Il mistero dell’organo “congelato” e le modifiche al verbale
Secondo quanto denunciato dall’avvocato della famiglia, Francesco Petruzzi, esisterebbero tre diverse stesure del verbale operatorio relativo all’intervento del dicembre 2025. Nelle prime due versioni, mai firmate, si legge chiaramente che il cuore da trapiantare, una volta estratto dal sistema di trasporto, appariva congelato. Il testo parlava esplicitamente di un “failure del trasporto” (fallimento del trasporto), senza tuttavia indicare responsabili. Nella versione definitiva, quella regolarmente firmata, il riferimento al guasto generico sparisce per fare spazio a un’accusa precisa: la colpa sarebbe del ghiaccio secco fornito dall’ospedale dove era avvenuto il prelievo.
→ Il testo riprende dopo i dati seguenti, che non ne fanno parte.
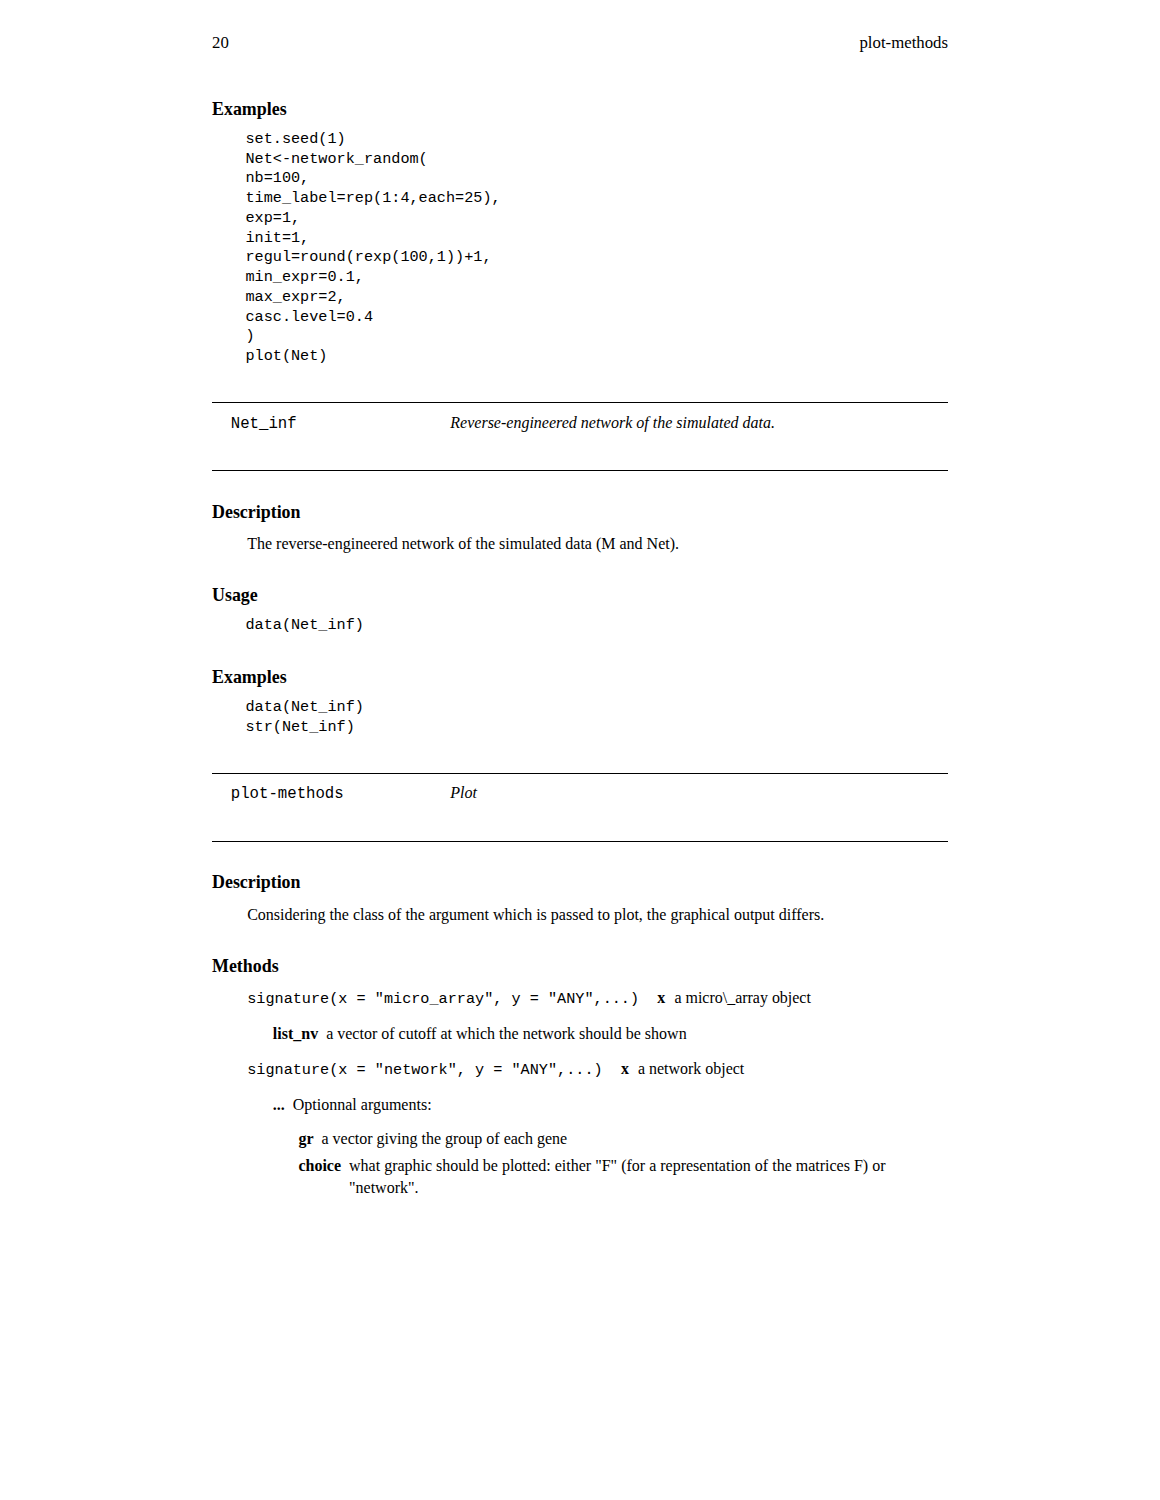20 plot-methods
Examples
set.seed(1)
Net<-network_random(
nb=100,
time_label=rep(1:4,each=25),
exp=1,
init=1,
regul=round(rexp(100,1))+1,
min_expr=0.1,
max_expr=2,
casc.level=0.4
)
plot(Net)
Net_inf Reverse-engineered network of the simulated data.
Description
The reverse-engineered network of the simulated data (M and Net).
Usage
data(Net_inf)
Examples
data(Net_inf)
str(Net_inf)
plot-methods Plot
Description
Considering the class of the argument which is passed to plot, the graphical output differs.
Methods
signature(x = "micro_array", y = "ANY",...) x a micro\_array object
list_nv
a vector of cutoff at which the network should be shown
signature(x = "network", y = "ANY",...) x a network object
...
Optionnal arguments:
gr
a vector giving the group of each gene
choice
what graphic should be plotted: either "F" (for a representation of the matrices F) or "network".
La discrepanza dei tempi e le accuse di falso
Un altro punto cruciale riguarda la cronologia dell’intervento. L’ultima versione del verbale avrebbe introdotto un dato precedentemente assente: venti minuti di tempo necessari per estrarre l’organo. Secondo il legale, i medici avrebbero modificato il racconto rendendo simultanee operazioni che nelle prime bozze erano descritte come consequenziali. Questo cambiamento servirebbe a “coprire” un buco temporale che non coinciderebbe con le schede anestesiologiche. Per la morte del piccolo sono attualmente indagati sette medici; per due di loro, Guido Oppido ed Emma Bergonzoni, l’accusa è pesantissima: oltre alla responsabilità medica, viene contestato il reato di falso per quello che la difesa definisce un vero e proprio “scaricabarile di responsabilità”.